Locating and characterizing a transgene integration site by nanopore sequencing

Transgenes are foreign DNA experimentally introduced into a genome; often they integrate at random positions in multiple copies and can disrupt genes. Locating the site of DNA incorporation is difficult so the location of most transgenes is unknown. Benefiting from the long reads produced by nanopore sequencing, Nicholls et al. performed whole-genome sequencing on the MinION to successfully identify the integration site of transgene EGFP:Oct4, a widely used reporter gene, in the mouse genome.
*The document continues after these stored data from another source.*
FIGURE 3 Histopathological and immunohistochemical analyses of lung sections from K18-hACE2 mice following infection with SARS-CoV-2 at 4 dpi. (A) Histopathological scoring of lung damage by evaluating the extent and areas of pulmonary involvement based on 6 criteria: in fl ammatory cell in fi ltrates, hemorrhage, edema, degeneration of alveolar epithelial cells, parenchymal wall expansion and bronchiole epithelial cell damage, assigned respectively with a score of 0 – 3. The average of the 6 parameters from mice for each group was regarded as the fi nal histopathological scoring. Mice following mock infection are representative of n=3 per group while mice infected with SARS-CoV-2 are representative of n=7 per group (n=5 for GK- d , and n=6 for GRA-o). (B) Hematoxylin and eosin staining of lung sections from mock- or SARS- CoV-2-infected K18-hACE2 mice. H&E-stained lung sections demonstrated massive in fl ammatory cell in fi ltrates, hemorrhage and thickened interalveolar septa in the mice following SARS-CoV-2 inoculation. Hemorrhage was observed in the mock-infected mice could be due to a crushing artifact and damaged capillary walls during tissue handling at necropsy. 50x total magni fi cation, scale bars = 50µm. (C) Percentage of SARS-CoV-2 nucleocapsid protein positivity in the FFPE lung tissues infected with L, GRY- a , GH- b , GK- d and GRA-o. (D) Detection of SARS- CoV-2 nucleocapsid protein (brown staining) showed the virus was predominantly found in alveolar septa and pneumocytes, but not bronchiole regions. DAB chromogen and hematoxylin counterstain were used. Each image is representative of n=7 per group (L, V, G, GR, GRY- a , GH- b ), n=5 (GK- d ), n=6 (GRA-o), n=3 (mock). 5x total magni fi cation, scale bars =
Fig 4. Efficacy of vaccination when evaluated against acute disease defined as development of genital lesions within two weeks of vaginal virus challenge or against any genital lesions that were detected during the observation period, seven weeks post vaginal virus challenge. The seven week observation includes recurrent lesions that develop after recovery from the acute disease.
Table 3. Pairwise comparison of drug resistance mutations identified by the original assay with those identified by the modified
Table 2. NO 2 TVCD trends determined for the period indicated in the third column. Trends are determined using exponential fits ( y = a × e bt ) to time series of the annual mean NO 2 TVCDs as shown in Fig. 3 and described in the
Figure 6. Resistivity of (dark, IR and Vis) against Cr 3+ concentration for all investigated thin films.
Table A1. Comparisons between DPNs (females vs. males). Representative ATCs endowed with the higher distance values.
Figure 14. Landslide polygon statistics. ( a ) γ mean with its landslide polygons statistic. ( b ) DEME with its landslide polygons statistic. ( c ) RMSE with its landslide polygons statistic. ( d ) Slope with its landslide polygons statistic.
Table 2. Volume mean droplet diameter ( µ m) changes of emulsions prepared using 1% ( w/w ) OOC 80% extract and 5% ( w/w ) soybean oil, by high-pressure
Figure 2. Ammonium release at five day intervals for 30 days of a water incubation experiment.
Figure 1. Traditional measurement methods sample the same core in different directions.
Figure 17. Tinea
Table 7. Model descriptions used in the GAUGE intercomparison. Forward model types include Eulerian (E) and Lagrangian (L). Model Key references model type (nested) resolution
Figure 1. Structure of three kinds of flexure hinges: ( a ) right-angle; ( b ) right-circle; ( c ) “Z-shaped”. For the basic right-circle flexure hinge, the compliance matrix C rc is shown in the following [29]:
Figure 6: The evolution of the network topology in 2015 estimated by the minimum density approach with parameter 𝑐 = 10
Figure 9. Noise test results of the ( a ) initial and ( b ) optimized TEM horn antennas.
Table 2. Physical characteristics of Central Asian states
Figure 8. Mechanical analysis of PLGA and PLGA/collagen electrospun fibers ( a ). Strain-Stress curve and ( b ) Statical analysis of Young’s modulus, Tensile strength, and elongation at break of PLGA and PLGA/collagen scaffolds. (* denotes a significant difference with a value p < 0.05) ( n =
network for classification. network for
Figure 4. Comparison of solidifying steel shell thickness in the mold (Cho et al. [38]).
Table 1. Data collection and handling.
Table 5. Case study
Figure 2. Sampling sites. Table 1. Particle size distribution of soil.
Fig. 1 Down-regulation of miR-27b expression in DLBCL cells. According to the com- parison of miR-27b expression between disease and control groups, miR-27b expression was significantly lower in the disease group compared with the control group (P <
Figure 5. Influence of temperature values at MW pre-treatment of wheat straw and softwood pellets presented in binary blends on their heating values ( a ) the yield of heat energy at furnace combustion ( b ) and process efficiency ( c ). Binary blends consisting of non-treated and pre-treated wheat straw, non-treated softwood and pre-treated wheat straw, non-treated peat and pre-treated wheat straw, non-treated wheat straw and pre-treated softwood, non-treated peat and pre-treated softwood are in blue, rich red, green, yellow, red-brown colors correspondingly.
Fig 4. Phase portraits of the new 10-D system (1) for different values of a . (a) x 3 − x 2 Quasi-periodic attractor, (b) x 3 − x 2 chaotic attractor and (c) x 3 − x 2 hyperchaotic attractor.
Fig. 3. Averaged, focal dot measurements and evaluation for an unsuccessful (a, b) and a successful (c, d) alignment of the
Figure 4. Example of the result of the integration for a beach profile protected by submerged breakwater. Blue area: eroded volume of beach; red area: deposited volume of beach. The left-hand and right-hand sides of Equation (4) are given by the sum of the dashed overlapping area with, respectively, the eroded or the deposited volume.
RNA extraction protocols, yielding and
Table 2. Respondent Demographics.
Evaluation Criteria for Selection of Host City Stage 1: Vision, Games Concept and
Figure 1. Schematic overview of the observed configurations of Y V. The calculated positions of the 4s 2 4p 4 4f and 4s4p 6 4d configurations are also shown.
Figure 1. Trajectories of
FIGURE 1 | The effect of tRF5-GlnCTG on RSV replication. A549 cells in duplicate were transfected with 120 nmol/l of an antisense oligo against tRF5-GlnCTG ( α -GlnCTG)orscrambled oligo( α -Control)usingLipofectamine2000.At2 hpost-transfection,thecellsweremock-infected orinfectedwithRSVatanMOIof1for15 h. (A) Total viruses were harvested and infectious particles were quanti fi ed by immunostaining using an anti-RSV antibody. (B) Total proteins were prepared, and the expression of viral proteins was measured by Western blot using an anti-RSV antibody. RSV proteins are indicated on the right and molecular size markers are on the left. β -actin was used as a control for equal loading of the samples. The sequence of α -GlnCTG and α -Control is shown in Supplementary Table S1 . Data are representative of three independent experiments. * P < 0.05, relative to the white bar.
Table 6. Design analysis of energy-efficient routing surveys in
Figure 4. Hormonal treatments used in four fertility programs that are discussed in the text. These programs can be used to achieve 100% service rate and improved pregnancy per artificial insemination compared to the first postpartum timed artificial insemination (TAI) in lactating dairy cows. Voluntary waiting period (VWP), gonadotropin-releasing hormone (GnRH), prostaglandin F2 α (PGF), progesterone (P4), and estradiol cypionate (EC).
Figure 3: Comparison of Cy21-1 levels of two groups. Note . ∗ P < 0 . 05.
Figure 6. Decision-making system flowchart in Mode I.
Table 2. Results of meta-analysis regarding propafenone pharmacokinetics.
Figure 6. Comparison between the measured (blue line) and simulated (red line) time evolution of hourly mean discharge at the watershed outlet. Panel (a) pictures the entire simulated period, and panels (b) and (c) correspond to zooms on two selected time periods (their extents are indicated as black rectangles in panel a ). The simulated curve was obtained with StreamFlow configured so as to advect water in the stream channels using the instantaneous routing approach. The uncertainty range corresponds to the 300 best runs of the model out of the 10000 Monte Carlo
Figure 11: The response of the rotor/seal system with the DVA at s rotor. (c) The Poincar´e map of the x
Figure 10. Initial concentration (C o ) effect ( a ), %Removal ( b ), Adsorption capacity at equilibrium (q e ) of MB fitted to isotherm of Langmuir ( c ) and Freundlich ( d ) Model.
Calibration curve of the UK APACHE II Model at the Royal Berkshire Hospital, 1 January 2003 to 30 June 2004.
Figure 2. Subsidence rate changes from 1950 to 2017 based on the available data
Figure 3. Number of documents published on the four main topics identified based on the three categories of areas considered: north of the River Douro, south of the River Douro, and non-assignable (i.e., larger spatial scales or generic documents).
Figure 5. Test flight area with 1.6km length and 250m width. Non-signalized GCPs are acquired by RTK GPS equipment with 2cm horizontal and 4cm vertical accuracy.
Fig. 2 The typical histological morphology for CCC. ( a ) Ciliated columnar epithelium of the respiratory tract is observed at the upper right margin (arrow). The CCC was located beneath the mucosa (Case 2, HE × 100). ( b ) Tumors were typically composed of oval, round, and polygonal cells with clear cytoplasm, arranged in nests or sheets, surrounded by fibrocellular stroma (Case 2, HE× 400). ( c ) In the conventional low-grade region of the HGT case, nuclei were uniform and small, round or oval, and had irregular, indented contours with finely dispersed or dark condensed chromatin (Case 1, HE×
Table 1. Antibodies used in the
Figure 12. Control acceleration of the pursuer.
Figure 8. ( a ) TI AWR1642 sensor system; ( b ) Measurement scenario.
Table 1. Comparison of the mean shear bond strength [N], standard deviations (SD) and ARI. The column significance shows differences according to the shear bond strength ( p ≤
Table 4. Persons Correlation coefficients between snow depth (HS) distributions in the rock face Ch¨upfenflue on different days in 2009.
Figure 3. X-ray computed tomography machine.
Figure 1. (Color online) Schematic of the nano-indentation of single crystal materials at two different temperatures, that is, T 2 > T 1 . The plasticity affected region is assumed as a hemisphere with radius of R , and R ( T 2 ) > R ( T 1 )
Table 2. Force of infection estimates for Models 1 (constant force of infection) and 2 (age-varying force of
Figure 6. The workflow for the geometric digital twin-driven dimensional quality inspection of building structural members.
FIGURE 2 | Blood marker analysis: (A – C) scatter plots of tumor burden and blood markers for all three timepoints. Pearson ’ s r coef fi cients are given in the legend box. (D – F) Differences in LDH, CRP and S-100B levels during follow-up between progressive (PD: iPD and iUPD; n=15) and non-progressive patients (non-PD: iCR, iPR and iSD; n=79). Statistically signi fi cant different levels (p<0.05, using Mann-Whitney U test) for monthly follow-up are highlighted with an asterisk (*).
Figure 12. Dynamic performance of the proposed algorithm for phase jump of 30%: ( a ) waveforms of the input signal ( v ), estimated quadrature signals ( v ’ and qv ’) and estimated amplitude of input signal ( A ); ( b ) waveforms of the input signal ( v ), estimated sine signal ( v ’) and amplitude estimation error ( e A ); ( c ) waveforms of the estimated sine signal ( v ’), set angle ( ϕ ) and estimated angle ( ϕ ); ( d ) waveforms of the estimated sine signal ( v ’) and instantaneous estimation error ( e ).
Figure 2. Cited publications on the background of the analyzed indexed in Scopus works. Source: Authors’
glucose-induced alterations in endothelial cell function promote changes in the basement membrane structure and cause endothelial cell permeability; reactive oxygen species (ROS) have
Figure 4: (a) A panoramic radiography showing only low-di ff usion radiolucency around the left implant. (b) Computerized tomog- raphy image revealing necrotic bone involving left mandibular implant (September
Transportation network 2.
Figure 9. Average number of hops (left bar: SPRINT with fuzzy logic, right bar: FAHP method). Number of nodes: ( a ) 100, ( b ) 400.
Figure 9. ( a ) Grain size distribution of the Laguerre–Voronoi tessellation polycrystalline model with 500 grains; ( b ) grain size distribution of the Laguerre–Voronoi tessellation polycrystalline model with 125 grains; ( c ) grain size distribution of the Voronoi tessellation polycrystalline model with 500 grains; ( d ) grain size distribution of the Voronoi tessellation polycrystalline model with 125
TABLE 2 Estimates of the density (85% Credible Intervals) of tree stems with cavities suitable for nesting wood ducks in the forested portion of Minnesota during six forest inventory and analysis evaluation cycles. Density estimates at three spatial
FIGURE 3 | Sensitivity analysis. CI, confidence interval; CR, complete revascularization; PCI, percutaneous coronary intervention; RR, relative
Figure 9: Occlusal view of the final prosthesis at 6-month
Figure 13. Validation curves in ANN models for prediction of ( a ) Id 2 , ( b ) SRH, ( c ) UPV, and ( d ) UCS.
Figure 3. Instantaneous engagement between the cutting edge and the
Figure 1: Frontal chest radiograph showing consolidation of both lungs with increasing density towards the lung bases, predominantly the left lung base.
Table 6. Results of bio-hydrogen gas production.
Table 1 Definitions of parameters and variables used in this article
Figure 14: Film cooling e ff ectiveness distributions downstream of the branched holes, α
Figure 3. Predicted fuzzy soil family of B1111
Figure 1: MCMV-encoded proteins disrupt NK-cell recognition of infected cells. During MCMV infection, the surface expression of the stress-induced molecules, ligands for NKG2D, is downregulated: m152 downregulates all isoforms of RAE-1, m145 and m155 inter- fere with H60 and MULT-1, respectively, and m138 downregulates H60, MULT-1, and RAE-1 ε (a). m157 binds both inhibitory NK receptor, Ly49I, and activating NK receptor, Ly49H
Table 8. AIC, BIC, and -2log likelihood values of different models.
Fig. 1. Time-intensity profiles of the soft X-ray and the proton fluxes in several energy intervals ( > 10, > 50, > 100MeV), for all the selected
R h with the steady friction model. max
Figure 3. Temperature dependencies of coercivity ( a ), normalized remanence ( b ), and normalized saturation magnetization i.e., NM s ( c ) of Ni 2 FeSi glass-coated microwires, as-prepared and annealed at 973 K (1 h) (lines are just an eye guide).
The introduction of foreign DNA into cells and organisms has facilitated much of modern biological research, and it promises to become equally important in clinical practice. Locating sites of foreign DNA incorporation in mammalian genomes has proven burdensome, so the genomic location of most transgenes remains unknown. To address this challenge, we applied nanopore sequencing in search of the site of integration of Tg(Pou5f1-EGFP)^2Mnm (also known as Oct4:EGFP), a widely used fluorescent reporter in mouse germ line research. Using this nanopore-based approach, we identified the site of Oct4:EGFP transgene integration near the telomere of Chromosome 9. This methodology simultaneously yielded an estimate of transgene copy number, provided direct evidence of transgene inversions, revealed contaminating E. coli genomic DNA within the transgene array, validated the integrity of neighboring genes, and enabled definitive genotyping. We suggest that such an approach provides a rapid, cost-effective method for identifying and analyzing transgene integration sites.